The zoning resolution allows community-facility buildings built before 1961 to be converted entirely to residential use regardless of the amount of floor area, Meyers said.

But the large-scale, community-facility designation adapted for the construction of Link and Coleman forbids the residential conversion that Rudin intends to restore.

Rudin wants to develop a total of 590,660 zoning square feet, which is 13 percent less than the 677,400-square-feet currently built on the site. Meyers added.

Rudin’s possession of the St. Vincent’s property became final on September 30 when the developer — with a new partner, Global Holdings — transferred $260 million to the U.S. Bankruptcy Court for payment to the bankrupt former hospital’s creditors and pensions. The sale was made regardless of any subsequent rezoning of the property.

Global Holdings is a U.S. affiliate of an Israeli and British holding company headed by Eyal Offer, whose family worth is estimated at $10.3 billion. The U.S. affiliate developed the luxury condo building on Central Park West at 61st Street and owns 120 Park Avenue and 99 Park Avenue south of Grand Central Plaza, among other holdings.

The Rudin Organization is the Greenwich Village project’s managing partner — and William Rudin, president and C.E.O., told this newspaper that the partnership was an indication of confidence in the St. Vincent’s redevelopment.

On September 22, the Health Planning Council of the State Department of Health approved the conversion of the former St. Vincent’s O’Toole Pavilion — on the west side of Seventh Avenue — into a comprehensive-care community health center with a free-standing emergency department to be operated by the North Shore-Long Island Jewish Health System.

The Health Planning Council voted the approval despite cries of “People will die” from advocates who continue to demand a full-service, acute-care hospital with a Level I emergency room to replace St. Vincent’s.

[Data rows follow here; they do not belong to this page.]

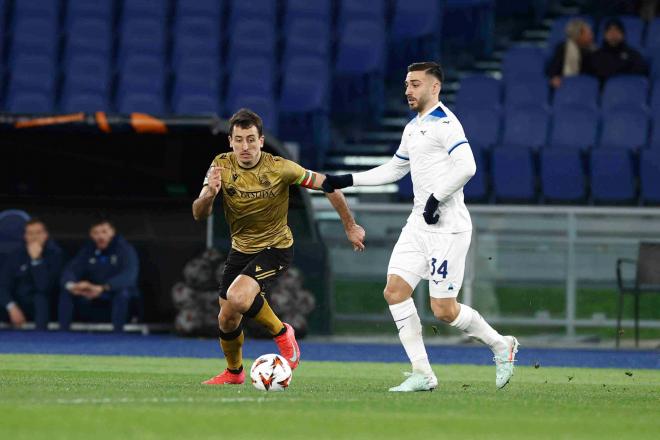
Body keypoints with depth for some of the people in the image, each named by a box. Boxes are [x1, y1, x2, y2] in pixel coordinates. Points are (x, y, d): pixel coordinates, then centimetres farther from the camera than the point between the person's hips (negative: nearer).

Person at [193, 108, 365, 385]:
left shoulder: (280, 168, -20)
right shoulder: (221, 166, -11)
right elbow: (199, 214, -15)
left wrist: (350, 227, -4)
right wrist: (210, 193, -37)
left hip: (275, 249, -4)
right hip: (240, 249, 5)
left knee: (237, 297, -30)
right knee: (227, 320, 8)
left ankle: (281, 333, -4)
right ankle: (234, 372, 37)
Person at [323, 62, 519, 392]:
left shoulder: (444, 123, -11)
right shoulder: (413, 128, 18)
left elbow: (466, 167, -23)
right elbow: (394, 169, 30)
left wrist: (436, 198, -22)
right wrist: (347, 181, 24)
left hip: (446, 226, -9)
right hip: (418, 225, 9)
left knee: (444, 310, -8)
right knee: (394, 291, -3)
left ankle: (501, 345, 16)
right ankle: (422, 374, 1)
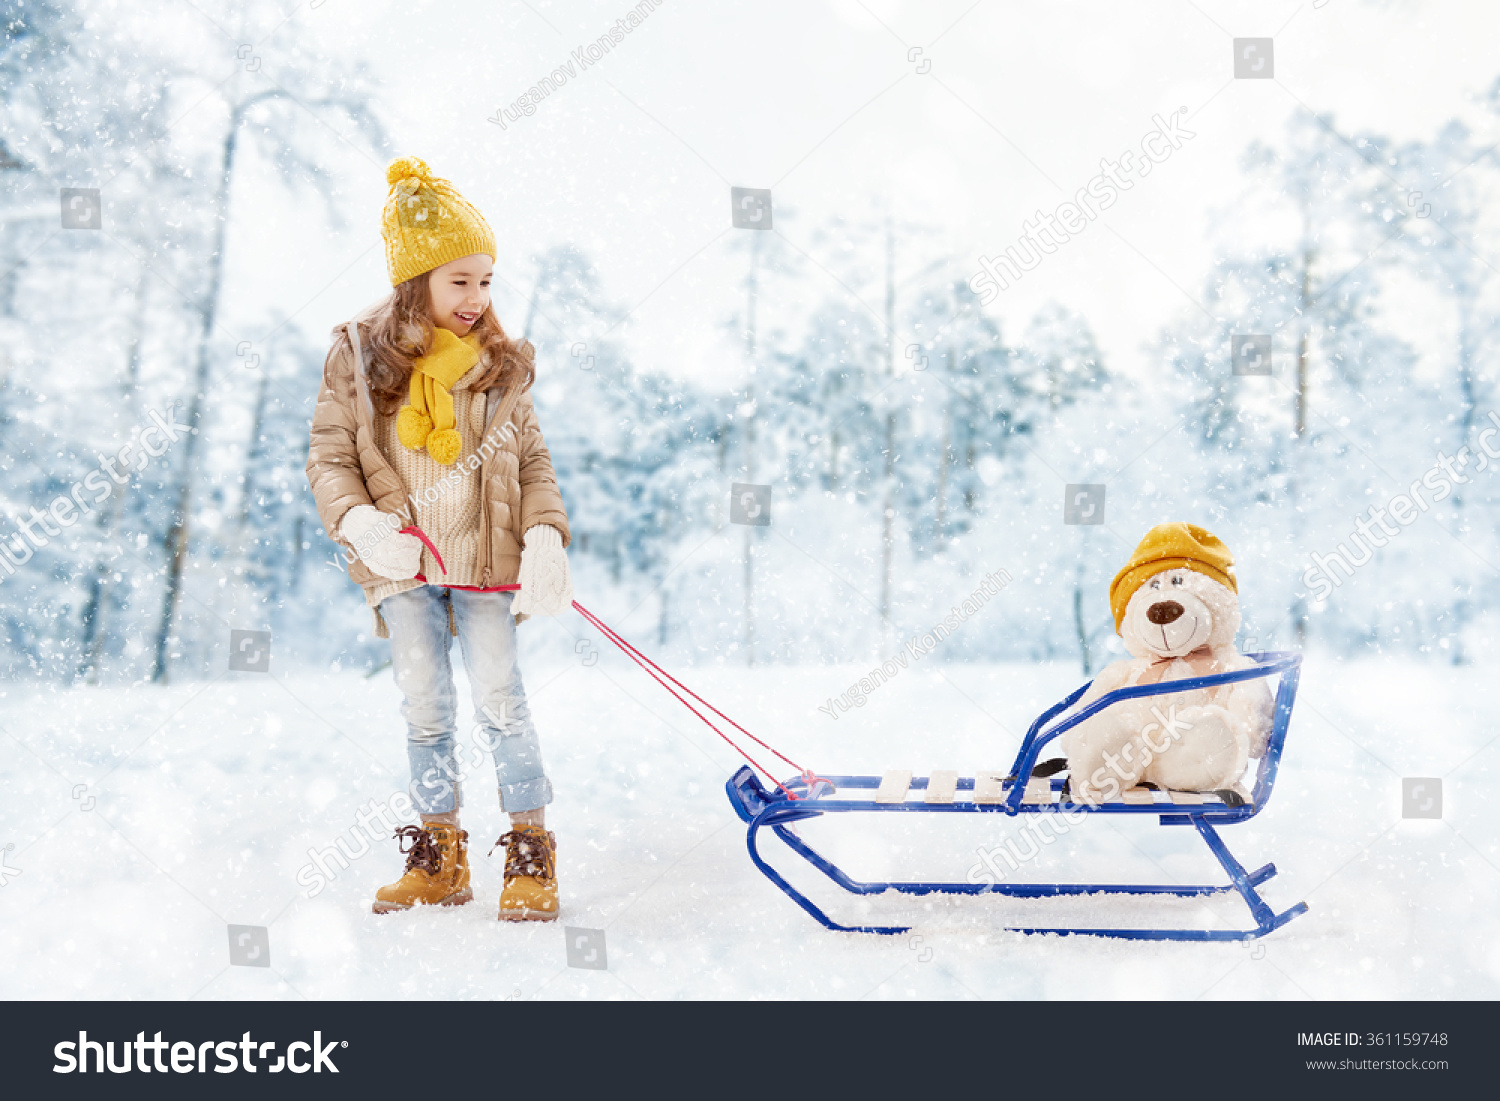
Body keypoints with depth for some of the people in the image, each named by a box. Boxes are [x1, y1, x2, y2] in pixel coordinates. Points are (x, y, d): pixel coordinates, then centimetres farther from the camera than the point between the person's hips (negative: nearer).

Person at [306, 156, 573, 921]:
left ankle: (531, 855, 7)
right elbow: (328, 456, 2)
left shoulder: (500, 363, 2)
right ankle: (437, 858, 18)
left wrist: (545, 535, -11)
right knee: (425, 708, 5)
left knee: (499, 700, -5)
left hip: (485, 559, 0)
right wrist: (357, 520, -17)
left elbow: (532, 461, 6)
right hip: (400, 563, 1)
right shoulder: (358, 356, -1)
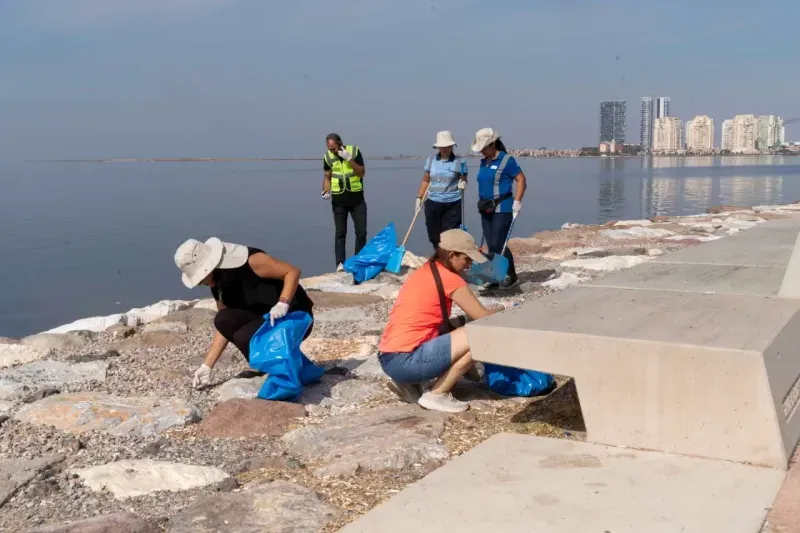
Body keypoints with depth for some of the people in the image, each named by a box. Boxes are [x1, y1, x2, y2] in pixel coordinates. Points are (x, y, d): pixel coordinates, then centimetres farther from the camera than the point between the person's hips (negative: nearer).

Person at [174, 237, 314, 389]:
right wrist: (206, 366, -1)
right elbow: (223, 326, 4)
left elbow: (293, 271, -22)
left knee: (244, 337, -29)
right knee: (223, 320, -16)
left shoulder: (249, 261, -22)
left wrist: (282, 304, -36)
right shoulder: (218, 284, 1)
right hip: (265, 319, 8)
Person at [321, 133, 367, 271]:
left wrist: (349, 159, -23)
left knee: (361, 232, 1)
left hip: (357, 199, 0)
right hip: (339, 200, 0)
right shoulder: (328, 156, -3)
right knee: (340, 233, -1)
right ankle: (340, 263, -4)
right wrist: (326, 191, -12)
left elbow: (362, 173, -12)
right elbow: (327, 177, 6)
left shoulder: (354, 151, -9)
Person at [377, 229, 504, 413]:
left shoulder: (425, 272, 17)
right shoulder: (448, 278, -8)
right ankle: (437, 395, -1)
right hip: (405, 360, -9)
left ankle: (409, 382, 13)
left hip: (390, 359, 9)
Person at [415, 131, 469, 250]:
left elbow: (464, 180, 1)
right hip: (433, 203, 4)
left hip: (453, 204, -3)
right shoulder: (431, 160, 6)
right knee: (434, 235, 9)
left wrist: (463, 184, -22)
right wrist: (419, 198, 9)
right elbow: (425, 180, 13)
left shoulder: (459, 162, -5)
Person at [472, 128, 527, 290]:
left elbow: (521, 180, -11)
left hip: (502, 209, -7)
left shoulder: (506, 160, -10)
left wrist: (517, 201, -17)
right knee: (491, 245, 7)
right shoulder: (484, 162, 12)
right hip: (486, 209, 8)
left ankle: (511, 275, 7)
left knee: (498, 244, -9)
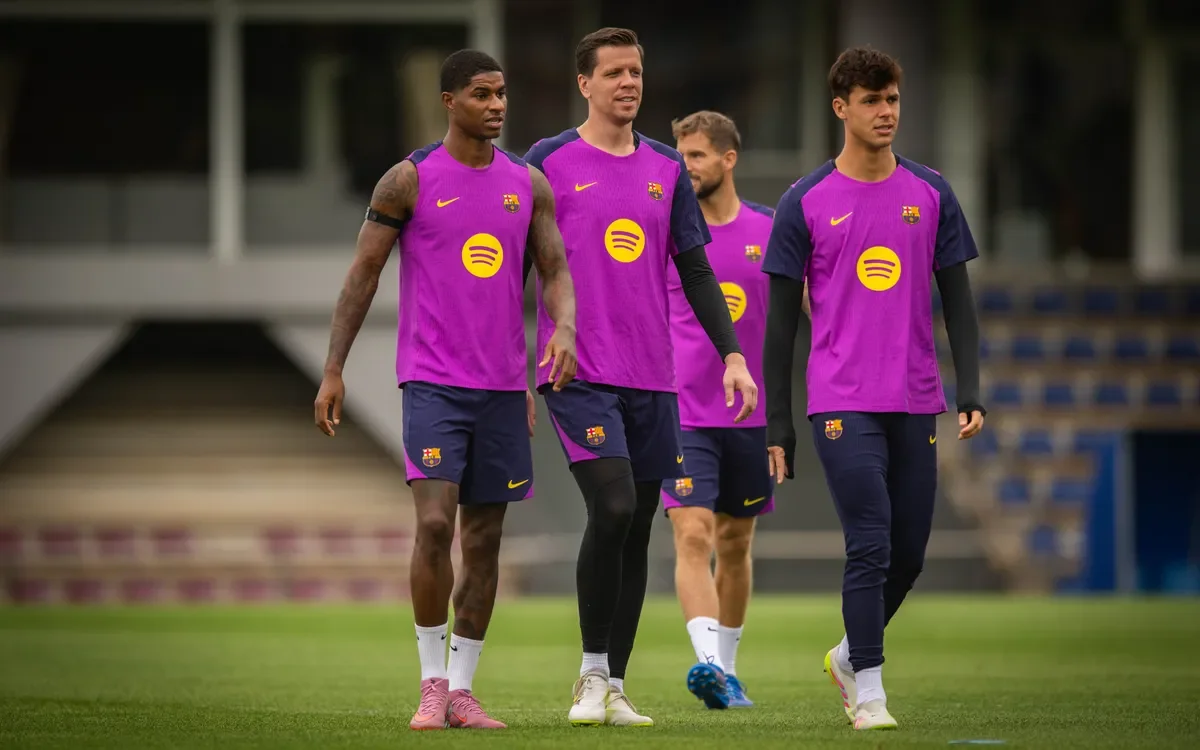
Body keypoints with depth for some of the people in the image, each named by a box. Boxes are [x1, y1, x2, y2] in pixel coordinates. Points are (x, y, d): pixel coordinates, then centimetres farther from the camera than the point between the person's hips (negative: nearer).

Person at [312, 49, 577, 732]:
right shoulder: (410, 180, -3)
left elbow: (555, 271, 10)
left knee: (485, 540, 5)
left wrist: (564, 329, -12)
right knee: (435, 523, -17)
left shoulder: (529, 184, 8)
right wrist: (334, 371, -1)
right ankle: (433, 683, -5)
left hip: (503, 386, 4)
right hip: (432, 380, -4)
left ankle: (462, 689, 13)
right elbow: (364, 274, 2)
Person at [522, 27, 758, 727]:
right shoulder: (550, 163, 0)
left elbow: (696, 272, 16)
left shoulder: (667, 169, 13)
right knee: (613, 508, -19)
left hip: (653, 379, 5)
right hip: (578, 373, -5)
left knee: (638, 530, 5)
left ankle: (614, 688, 13)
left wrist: (733, 354, 6)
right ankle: (592, 676, -7)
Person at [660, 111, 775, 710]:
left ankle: (726, 671, 22)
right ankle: (708, 662, -27)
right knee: (693, 537, -17)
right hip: (681, 414, -2)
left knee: (735, 544, 11)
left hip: (752, 415, 2)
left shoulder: (770, 232, 3)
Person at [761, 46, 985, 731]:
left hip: (917, 403, 3)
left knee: (908, 556, 7)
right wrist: (778, 428, 0)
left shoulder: (932, 194, 8)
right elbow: (781, 323, 3)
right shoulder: (805, 204, 1)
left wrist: (971, 392, -3)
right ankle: (868, 693, -3)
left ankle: (850, 656, 30)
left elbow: (958, 302, 10)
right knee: (871, 545, -12)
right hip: (843, 403, -3)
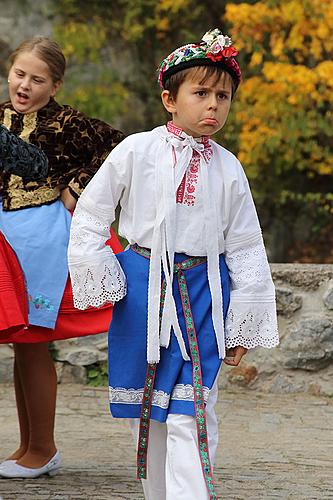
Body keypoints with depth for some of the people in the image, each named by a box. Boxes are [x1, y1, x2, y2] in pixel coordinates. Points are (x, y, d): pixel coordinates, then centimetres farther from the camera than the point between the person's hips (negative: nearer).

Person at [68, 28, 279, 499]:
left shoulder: (228, 168, 1)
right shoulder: (136, 151, -4)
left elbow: (246, 249, 6)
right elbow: (89, 214, 4)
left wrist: (243, 327, 5)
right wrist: (100, 281, -1)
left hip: (202, 293, 0)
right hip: (143, 287, 0)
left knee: (191, 415, -8)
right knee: (146, 408, 9)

North Shore-L.I.J. plans to spend $110 million on the healthcare center and 24-hour emergency department, including a $10 million contribution from Rudin. The developer intends to build and maintain the triangle across 12th Street from O’Toole as a 15,102-square-foot neighborhood open space to be designed with community participation. The O’Toole conversion and the triangle are part of the same Uniform Land Use Review Procedure (U.L.U.R.P.) underway for the 450-apartment residential redevelopment on the east side of the avenue.

The residential project’s new Seventh Avenue apartment tower has been reduced three times during a Landmarks Preservation Commission review, lowering it from an original height of 265 feet to 203 feet.

While not part of the U.L.U.R.P., Rudin has guaranteed that space for a 563-seat public elementary school will be available on the first six floors of the New York Foundling Hospital building on Sixth Avenue at 17th Street.

Rudin’s financial guarantees will allow Foundling to maintain its administration on the building’s top three floors while the agency moves its children’s services to Yonkers and creates a new school in the Bronx.